JBJS 100: Lumbar MRI and Bunions

JBJS 100Under one name or another, The Journal of Bone & Joint Surgery has published quality orthopaedic content spanning three centuries. In 1919, our publication was called the Journal of Orthopaedic Surgery, and the first volume of that journal was Volume 1 of what we know today as JBJS.

Thus, the 24 issues we turn out in 2018 will constitute our 100th volume. To help celebrate this milestone, throughout the year we will be spotlighting 100 of the most influential JBJS articles on OrthoBuzz, making the original content openly accessible for a limited time.

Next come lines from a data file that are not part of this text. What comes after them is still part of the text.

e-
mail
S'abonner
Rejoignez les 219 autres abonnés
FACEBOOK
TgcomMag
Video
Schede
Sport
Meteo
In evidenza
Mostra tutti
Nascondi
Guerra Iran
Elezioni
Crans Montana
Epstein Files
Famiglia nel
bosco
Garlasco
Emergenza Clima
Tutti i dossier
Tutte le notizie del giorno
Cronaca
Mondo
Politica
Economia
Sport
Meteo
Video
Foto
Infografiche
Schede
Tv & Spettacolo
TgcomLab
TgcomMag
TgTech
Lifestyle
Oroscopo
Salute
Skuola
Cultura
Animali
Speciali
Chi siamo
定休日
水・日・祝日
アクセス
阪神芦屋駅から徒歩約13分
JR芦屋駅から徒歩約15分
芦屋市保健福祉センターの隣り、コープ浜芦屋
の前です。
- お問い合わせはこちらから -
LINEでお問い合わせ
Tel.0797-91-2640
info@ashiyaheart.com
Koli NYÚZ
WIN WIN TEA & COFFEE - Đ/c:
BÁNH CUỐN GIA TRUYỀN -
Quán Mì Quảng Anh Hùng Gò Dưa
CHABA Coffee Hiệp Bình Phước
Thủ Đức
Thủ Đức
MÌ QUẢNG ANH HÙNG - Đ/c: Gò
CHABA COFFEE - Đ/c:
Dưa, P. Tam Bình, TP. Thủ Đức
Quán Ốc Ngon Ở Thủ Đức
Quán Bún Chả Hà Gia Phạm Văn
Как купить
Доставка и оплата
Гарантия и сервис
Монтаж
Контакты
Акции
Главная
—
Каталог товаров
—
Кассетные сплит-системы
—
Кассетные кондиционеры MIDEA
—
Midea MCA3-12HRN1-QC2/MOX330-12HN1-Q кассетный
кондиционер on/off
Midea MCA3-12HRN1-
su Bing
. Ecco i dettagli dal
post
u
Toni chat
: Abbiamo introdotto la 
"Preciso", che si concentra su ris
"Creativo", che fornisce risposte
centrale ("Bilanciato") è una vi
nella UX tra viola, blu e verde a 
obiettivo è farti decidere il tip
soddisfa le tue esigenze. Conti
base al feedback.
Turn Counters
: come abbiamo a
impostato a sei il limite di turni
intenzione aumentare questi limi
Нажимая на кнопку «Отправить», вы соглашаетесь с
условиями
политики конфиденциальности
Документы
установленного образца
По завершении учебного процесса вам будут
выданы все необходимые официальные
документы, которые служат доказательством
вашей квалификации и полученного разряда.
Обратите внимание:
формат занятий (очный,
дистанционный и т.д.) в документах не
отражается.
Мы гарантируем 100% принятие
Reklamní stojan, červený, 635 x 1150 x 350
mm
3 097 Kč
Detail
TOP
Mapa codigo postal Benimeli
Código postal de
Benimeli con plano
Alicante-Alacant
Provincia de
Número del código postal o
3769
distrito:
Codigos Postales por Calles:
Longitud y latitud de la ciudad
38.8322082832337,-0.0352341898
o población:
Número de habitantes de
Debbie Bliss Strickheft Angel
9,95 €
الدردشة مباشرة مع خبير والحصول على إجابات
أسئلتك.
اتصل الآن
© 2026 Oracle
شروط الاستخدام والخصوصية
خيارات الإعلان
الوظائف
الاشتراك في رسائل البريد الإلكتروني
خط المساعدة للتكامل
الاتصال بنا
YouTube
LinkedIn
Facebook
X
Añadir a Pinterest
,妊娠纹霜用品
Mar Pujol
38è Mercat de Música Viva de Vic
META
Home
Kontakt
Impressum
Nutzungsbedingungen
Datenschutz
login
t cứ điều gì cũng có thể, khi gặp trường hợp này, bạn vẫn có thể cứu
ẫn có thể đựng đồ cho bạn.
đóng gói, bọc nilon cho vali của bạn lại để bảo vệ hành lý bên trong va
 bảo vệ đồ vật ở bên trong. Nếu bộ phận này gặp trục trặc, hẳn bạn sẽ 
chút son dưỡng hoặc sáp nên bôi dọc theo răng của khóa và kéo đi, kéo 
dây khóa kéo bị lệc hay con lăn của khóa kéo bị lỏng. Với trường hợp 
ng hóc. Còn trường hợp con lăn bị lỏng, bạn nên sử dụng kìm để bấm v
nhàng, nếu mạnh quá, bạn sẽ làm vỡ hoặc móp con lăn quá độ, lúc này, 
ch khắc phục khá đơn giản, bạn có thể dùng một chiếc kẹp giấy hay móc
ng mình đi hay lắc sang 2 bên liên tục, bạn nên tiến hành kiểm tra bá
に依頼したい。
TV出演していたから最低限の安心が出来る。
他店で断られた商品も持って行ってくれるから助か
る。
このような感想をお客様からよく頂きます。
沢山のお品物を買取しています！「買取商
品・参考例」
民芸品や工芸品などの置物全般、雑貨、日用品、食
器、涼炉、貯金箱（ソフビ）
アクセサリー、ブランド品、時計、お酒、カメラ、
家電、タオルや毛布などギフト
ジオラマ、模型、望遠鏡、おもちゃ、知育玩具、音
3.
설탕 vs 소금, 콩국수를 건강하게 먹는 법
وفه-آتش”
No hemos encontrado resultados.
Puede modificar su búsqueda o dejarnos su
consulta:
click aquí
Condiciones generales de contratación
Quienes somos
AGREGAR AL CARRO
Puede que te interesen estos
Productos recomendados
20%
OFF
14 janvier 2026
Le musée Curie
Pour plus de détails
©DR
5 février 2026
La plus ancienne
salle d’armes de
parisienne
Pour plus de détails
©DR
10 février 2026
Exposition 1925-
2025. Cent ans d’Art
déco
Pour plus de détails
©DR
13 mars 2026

Unlike the scientific rigor of Journal content, the selection of this list was not entirely scientific. About half we picked from “JBJS Classics,” which were chosen previously by current and past JBJS Editors-in-Chief and Deputy Editors. We also selected JBJS articles that have been cited more than 1,000 times in other publications, according to Google Scholar search results. Finally, we considered “activity” on the Web of Science and The Journal’s websites.

We hope you enjoy and benefit from reading these groundbreaking articles from JBJS, as we mark our 100th volume. Here are two more:

Abnormal Magnetic-Resonance Scans of the Lumbar Spine in Asymptomatic Subjects
S D Boden, D O Davis, T S Dina, N J Patronas, S W Wiesel: JBJS, 1990 March; 72 (3): 403
Many important subsequent studies were inspired by the findings of this landmark JBJS study. Most of them emphasize that for lumbar-spine diagnoses, an MRI is only one (albeit important) piece of data; that interpretation of MRI is variable; and that all imaging information must be correlated to the patient’s clinical condition.

A Conservative Operation for Bunions
E D McBride: JBJS, 1928 October; 10 (4): 735
Many other bunion procedures have been described since 1928, but the principle of restoring congruency of the first metatarsophalangeal joint remains very important in bunion operations. The most substantial modification of McBride’s procedure is that the lateral sesamoid is no longer typically excised.